Summer 2019
Courses
Vorstellungen zu Natur, Landschaft und Universum

in der Kunst der 1960er Jahre


Dynamische Veränderungen ergreifen in den 1960er- und 1970er-Jahren alle Teile der Gesellschaft und des Lebens. Sie zielen auf eine Neuorganisation des Miteinanders, auf eine Auflösung der bisherigen Hierarchien und eine Hinterfragung der politischen und ökonomischen Verhältnisse. In Italien, wo die Verflechtung der verschiedenen Sparten der Kultur und zwischen Kunst, Lebenskultur und revolutionär-reformatorischen Bestrebungen besonders eng war, bildete sich eine künstlerische Bewegung – die Arte povera – heraus, die in ihren Anfangsjahren ephemere Aktion und materialisiertes Werk miteinander zu verbinden sucht. In diesem Kontext ist auch das Werk Entrare nell’opera zu verorten.

Anliegen dieses Blockseminars ist es, der Vielfalt der performativen Ansätze und des Prozesshaften der Künstler der Arte povera vor allem aus der eigenen Anschauung heraus vor den Werken und anhand vieler Archivmaterialien nachzugehen.
Dabei wird ein wesentliches Augenmerk auf der Spezifik der Aktionen der Arte-povera-Künstler liegen, der eine objektorientierte, dinghafte Bezugnahme zu Grunde liegt. Anhand einzelner künstlerischen Positionen werden die Verzeitlichung des Werks und eine Verdinglichung der Handlung untersucht, die ganz im Gegensatz zur Body Art, dem Happening oder anderen vergleichbaren performativen Künsten steht.

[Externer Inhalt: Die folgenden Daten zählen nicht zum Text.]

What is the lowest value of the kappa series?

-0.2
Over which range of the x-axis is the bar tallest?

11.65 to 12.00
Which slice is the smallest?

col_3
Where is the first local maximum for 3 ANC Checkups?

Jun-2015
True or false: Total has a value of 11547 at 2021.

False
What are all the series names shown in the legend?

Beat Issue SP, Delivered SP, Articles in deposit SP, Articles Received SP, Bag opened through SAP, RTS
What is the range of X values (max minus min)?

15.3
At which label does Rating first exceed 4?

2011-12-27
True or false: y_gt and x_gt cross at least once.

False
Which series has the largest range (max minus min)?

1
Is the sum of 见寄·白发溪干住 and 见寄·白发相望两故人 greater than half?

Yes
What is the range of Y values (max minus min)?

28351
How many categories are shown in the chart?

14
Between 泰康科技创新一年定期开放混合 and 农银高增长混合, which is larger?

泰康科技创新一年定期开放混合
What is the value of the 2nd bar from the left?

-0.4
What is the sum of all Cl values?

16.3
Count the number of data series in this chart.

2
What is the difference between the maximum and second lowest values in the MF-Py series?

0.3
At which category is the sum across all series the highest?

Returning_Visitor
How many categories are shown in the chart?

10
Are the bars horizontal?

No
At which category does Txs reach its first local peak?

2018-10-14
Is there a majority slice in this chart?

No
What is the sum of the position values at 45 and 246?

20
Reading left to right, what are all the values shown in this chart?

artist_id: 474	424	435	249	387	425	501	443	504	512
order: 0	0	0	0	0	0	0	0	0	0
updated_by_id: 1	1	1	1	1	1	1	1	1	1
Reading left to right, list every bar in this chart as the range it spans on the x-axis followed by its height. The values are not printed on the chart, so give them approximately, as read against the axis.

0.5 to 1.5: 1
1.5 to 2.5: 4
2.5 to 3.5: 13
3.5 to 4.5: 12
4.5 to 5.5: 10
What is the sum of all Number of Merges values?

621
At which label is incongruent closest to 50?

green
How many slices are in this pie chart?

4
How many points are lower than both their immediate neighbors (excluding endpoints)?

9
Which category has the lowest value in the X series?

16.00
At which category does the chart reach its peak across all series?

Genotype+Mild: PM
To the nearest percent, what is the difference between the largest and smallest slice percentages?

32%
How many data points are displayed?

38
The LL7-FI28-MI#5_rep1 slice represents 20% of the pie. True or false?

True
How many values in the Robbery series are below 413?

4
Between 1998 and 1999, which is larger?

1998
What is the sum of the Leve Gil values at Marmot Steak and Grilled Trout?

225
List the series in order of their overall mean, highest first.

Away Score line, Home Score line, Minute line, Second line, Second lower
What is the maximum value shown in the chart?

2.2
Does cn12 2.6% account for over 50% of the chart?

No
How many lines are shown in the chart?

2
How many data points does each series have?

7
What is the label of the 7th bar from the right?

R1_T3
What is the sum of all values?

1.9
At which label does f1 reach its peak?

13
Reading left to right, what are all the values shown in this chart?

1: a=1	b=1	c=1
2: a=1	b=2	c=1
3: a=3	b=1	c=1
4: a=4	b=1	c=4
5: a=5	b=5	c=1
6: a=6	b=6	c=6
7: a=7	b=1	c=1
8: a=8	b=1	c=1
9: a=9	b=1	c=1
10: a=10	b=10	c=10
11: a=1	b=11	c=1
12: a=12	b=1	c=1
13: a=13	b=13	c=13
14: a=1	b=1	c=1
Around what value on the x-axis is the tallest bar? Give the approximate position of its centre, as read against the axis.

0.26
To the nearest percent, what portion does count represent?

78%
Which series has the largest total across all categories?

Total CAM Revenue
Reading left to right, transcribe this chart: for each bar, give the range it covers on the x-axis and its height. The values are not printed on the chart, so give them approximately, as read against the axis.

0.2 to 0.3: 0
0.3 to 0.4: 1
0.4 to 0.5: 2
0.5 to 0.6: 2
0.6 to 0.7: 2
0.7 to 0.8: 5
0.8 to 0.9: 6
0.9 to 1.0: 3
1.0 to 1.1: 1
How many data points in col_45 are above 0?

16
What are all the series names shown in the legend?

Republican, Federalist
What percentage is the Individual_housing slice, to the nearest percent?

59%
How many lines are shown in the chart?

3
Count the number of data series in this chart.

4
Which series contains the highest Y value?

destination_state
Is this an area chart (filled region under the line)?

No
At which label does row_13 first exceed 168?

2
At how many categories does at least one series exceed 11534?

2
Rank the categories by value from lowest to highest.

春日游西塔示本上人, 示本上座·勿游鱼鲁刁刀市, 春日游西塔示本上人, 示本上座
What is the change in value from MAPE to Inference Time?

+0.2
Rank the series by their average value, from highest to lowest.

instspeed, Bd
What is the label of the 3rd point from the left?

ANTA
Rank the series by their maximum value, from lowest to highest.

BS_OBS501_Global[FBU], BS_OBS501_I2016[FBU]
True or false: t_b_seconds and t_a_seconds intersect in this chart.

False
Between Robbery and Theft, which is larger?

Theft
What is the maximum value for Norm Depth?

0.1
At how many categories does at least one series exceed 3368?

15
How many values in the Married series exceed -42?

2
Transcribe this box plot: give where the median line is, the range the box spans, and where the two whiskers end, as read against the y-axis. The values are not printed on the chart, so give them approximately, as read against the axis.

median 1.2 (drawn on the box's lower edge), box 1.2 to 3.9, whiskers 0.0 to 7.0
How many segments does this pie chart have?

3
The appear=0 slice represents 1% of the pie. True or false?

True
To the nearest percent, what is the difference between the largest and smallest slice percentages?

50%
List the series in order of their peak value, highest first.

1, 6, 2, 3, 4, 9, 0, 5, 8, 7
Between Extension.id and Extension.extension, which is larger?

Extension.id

Der Kurs wird in deutscher Sprache abgehalten, but inputs in English are very welcome.

Der Kurs findet in Wien am Freitag, den 15. März 2019 von 10 bis 18 Uhr statt und in Vaduz am Donnerstag und Freitag, den 14. und 15 Juni jeweils von 10 bis 18 Uhr im Kunstmuseum Liechtenstein in der Ausstellung „Entrare nell’opera. Prozesse und Aktionen in der Arte povera, 1959–1979“.